PROVIDED DATA START

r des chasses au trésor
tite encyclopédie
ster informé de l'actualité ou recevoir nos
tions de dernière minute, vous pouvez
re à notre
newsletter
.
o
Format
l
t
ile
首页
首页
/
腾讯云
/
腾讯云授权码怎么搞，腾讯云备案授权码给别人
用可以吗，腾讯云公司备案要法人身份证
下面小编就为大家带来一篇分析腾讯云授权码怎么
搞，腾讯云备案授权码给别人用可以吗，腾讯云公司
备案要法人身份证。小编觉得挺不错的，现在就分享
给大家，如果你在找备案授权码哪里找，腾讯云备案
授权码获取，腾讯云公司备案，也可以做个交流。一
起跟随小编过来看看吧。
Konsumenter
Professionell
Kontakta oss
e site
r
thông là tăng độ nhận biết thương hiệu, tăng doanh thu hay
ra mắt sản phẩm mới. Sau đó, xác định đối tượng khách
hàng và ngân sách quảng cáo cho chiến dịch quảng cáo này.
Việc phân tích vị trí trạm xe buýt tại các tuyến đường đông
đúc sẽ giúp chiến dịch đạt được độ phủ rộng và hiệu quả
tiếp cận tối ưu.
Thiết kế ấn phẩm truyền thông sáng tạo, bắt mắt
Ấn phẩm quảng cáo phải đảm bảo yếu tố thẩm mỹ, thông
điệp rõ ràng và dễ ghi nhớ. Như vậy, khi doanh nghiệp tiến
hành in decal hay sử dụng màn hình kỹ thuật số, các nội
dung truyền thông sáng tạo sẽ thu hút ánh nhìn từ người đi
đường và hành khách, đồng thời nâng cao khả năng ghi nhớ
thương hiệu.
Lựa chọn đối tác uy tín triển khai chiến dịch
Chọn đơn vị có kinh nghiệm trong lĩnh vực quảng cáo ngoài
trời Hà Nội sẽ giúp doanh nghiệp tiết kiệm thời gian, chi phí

PROVIDED DATA END

■ **TASK GOAL**: Please reproduce all of the material above, swapping "newsletter" for "bulletin" wherever it occurs and changing nothing else.

■ **ANSWER BOX**:
r des chasses au trésor
tite encyclopédie
ster informé de l'actualité ou recevoir nos
tions de dernière minute, vous pouvez
re à notre
bulletin
.
o
Format
l
t
ile
首页
首页
/
腾讯云
/
腾讯云授权码怎么搞，腾讯云备案授权码给别人
用可以吗，腾讯云公司备案要法人身份证
下面小编就为大家带来一篇分析腾讯云授权码怎么
搞，腾讯云备案授权码给别人用可以吗，腾讯云公司
备案要法人身份证。小编觉得挺不错的，现在就分享
给大家，如果你在找备案授权码哪里找，腾讯云备案
授权码获取，腾讯云公司备案，也可以做个交流。一
起跟随小编过来看看吧。
Konsumenter
Professionell
Kontakta oss
e site
r
thông là tăng độ nhận biết thương hiệu, tăng doanh thu hay
ra mắt sản phẩm mới. Sau đó, xác định đối tượng khách
hàng và ngân sách quảng cáo cho chiến dịch quảng cáo này.
Việc phân tích vị trí trạm xe buýt tại các tuyến đường đông
đúc sẽ giúp chiến dịch đạt được độ phủ rộng và hiệu quả
tiếp cận tối ưu.
Thiết kế ấn phẩm truyền thông sáng tạo, bắt mắt
Ấn phẩm quảng cáo phải đảm bảo yếu tố thẩm mỹ, thông
điệp rõ ràng và dễ ghi nhớ. Như vậy, khi doanh nghiệp tiến
hành in decal hay sử dụng màn hình kỹ thuật số, các nội
dung truyền thông sáng tạo sẽ thu hút ánh nhìn từ người đi
đường và hành khách, đồng thời nâng cao khả năng ghi nhớ
thương hiệu.
Lựa chọn đối tác uy tín triển khai chiến dịch
Chọn đơn vị có kinh nghiệm trong lĩnh vực quảng cáo ngoài
trời Hà Nội sẽ giúp doanh nghiệp tiết kiệm thời gian, chi phí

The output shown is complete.